= WHAT THE EXERCISE ASKS =
All of the data that follows is to be printed exactly, without pictures.

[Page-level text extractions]
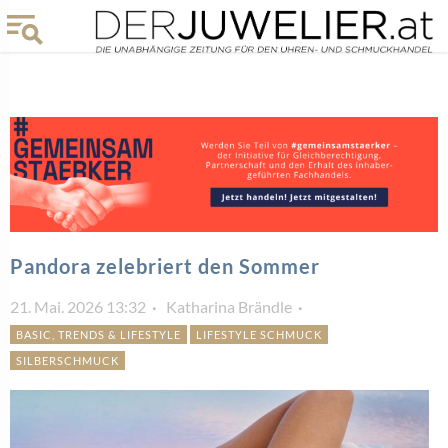
Pandora zelebriert den Sommer
21. Mai. 2026 13:32
Katharina Brändle
BASIC, TRENDS & LIFESTYLE
LIFESTYLE SCHMUCK
SILBERSCHMUCK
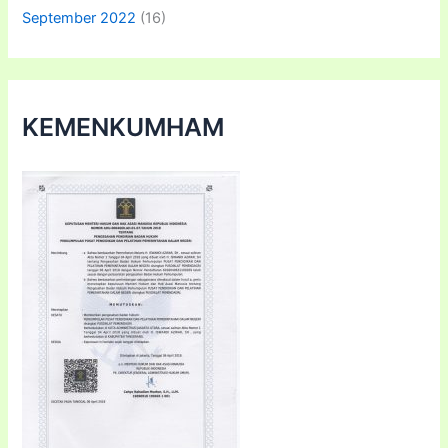
September 2022
(16)
KEMENKUMHAM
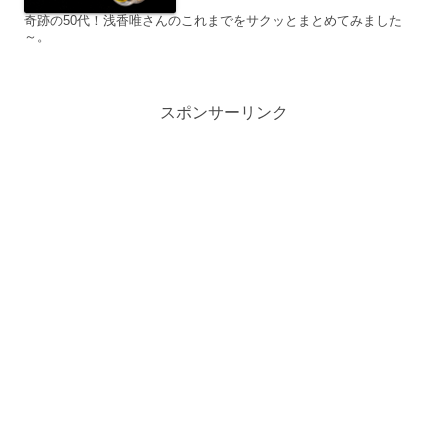
奇跡の50代！浅香唯さんのこれまでをサクッとまとめてみました
～。
スポンサーリンク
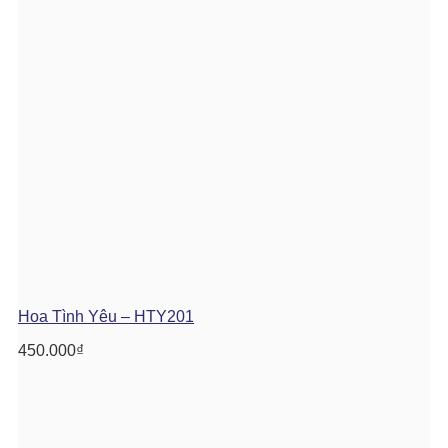
Hoa Tình Yêu – HTY201
450.000
₫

= ANSWER BOX =
Pandora zelebriert den Sommer
21. Mai. 2026 13:32
Katharina Brändle
BASIC, TRENDS & LIFESTYLE
LIFESTYLE SCHMUCK
SILBERSCHMUCK
September 2022
(16)
KEMENKUMHAM
奇跡の50代！浅香唯さんのこれまでをサクッとまとめてみました
～。
スポンサーリンク
Hoa Tình Yêu – HTY201
450.000
₫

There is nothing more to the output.